I just told him - it’s hard to catch actual cheating. But signs of cheating are more commonplace and can’t be ignored. If there isn’t a clear explanation… then I’m gone.

I miss him a lot and wish it didn’t end. I believe he still loves me. But I’m telling myself that some men love their partners but either like going up to the line or cross the line. Not because they are out of love, but because they can and because the opportunity is there. Sigh.


It's over, OP. Stop ruminating on it. There's no getting back together -- while he shouldn't have done that, your impulse to constantly monitor his behavior is unsustainable and toxic. This was never going to last.

You're not ready for another relationship. I hope you finding healing in therapy.
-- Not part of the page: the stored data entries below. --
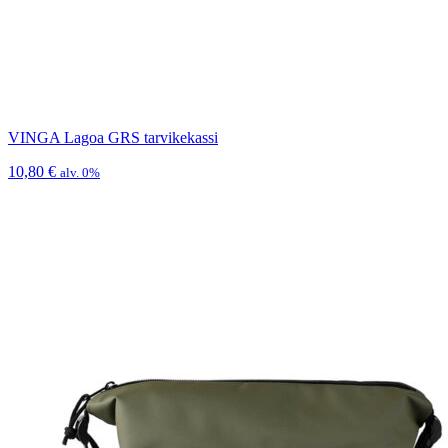
VINGA Lagoa GRS tarvikekassi
10,80
€
alv. 0%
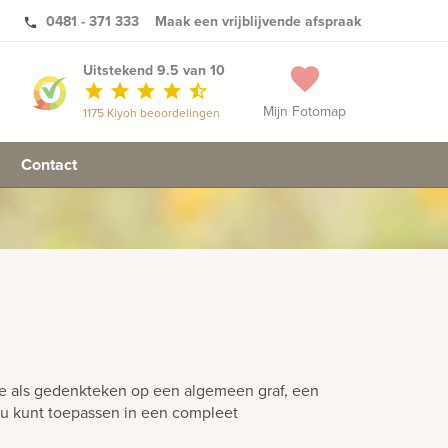
0481 - 371 333
Maak een vrijblijvende afspraak
phone
Uitstekend 9.5 van 10
favorite
star
star
star
star
star_half
Mijn Fotomap
1175 Kiyoh beoordelingen
Contact
die als gedenkteken op een algemeen graf, een
e u kunt toepassen in een compleet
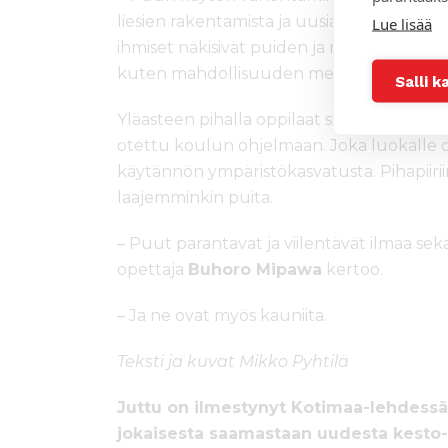
liesien rakentamista ja uusia toimintatapo
Lue lisää
ihmiset näkisivät puiden ja metsän arvon.
kuten mahdollisuuden mehiläistarhauks
Salli k
Yläasteen pihalla oppilaat saavat taimet 
otettu koulun ohjelmaan. Joka luokalle on
käytännön ympäristökasvatusta. Pihapiirii
laajemminkin puita.
– Puut parantavat ja viilentävät ilmaa sekä
opettaja
Buhoro Mipawa
kertoo.
– Ja ne ovat myös kauniita.
Teksti ja kuvat Mikko Pyhtilä
Juttu on ilmestynyt Kotimaa-lehdessä 9
jokaisesta saamastaan uudesta kesto-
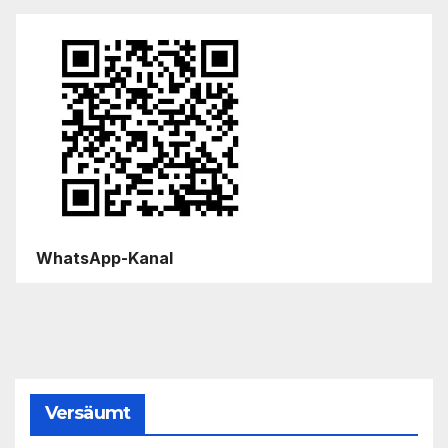
WhatsApp-Kanal
Versäumt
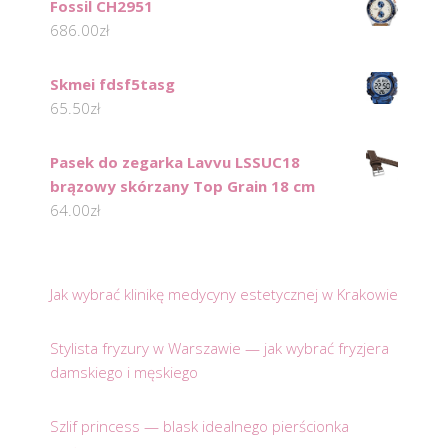
Fossil CH2951
686.00
zł
Skmei fdsf5tasg
65.50
zł
Pasek do zegarka Lavvu LSSUC18
brązowy skórzany Top Grain 18 cm
64.00
zł
Jak wybrać klinikę medycyny estetycznej w Krakowie
Stylista fryzury w Warszawie — jak wybrać fryzjera
damskiego i męskiego
Szlif princess — blask idealnego pierścionka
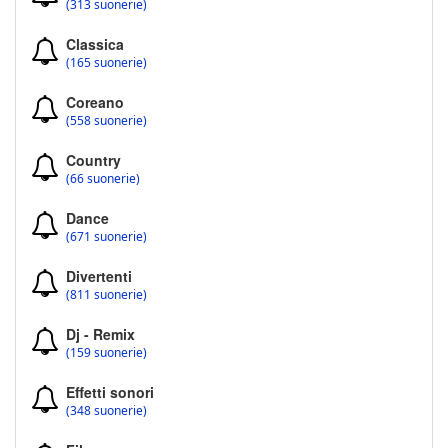
(313 suonerie)
Classica
(165 suonerie)
Coreano
(558 suonerie)
Country
(66 suonerie)
Dance
(671 suonerie)
Divertenti
(811 suonerie)
Dj - Remix
(159 suonerie)
Effetti sonori
(348 suonerie)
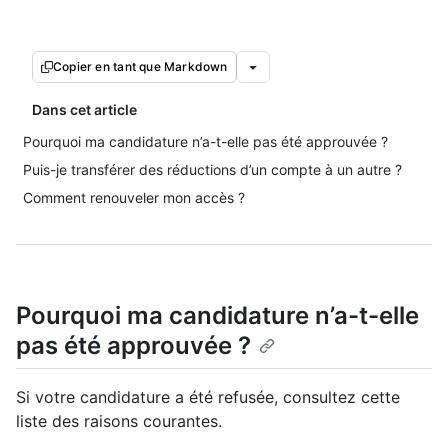
Copier en tant que Markdown
Dans cet article
Pourquoi ma candidature n’a-t-elle pas été approuvée ?
Puis-je transférer des réductions d’un compte à un autre ?
Comment renouveler mon accès ?
Pourquoi ma candidature n’a-t-elle
pas été approuvée ?
Si votre candidature a été refusée, consultez cette
liste des raisons courantes.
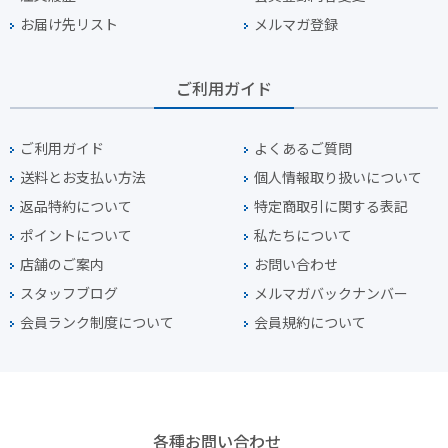
お届け先リスト
メルマガ登録
ご利用ガイド
ご利用ガイド
よくあるご質問
送料とお支払い方法
個人情報取り扱いについて
返品特約について
特定商取引に関する表記
ポイントについて
私たちについて
店舗のご案内
お問い合わせ
スタッフブログ
メルマガバックナンバー
会員ランク制度について
会員規約について
各種お問い合わせ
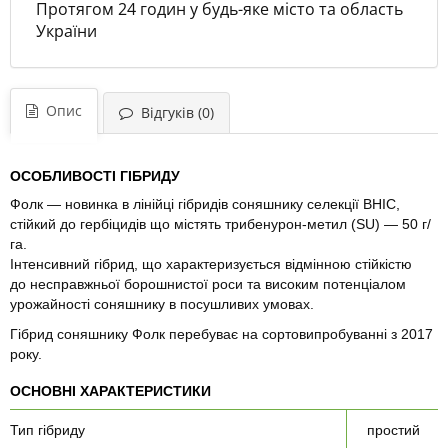
Протягом 24 годин у будь-яке місто та область
України
Опис
Відгуків (0)
ОСОБЛИВОСТІ ГІБРИДУ
Фолк — новинка в лінійці гібридів соняшнику селекції ВНІС,
стійкий до гербіцидів що містять трибенурон-метил
(SU
) — 50 г/
га.
Інтенсивний гібрид, що характеризується відмінною стійкістю
до несправжньої борошнистої роси та високим потенціалом
урожайності соняшнику в посушливих умовах.
Гібрид соняшнику Фолк перебуває на сортовипробуванні з 2017
року.
ОСНОВНІ ХАРАКТЕРИСТИКИ
Тип гібриду
простий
Then, maybe, you might be.
Anonymous
Anonymous wrote:
Anonymous wrote:
Anonymous wrote:I left mine up for a few hours after catching him. I debated whether I should “test” him by sending him a match (to see if he’d bring it up). I left it on and open to his profile but then I decided to just confront him instead of “testing” him, which felt ridiculous. I have since deleted it. But my point to him was, I left mine up for several hrs and got tons of notifications. I feel there’s a slim chance he was unaware that his profile was on.



Immature and toxic both of you. Just be done with this guy and grow up


I understand why you are calling my behavior immature & toxic. But when I was married, I 100 percent trusted ex DH until he cheated. I never went thru his phone, email, etc. I feel like I can’t be that trusting ever again, which is why I was trying to see if my bf had an OLD profile. I only left my profile on after I found his to figure out what to do.

This is a complicated part of dating that I’m still trying to figure out — how do we draw these digital boundaries. Bf reached out again and he is swearing he left it on and forgot to delete, with no notifications that it was on. I feel so confused.

You are simply not ready for a relationship. That is reason enough to end things. You have children who should be your first priority. Anything which causes you pain, doubt and distraction is not good for you and it is bad for your kids. Scrub your OLD accounts, work on yourself and healing from your marriage and then try again.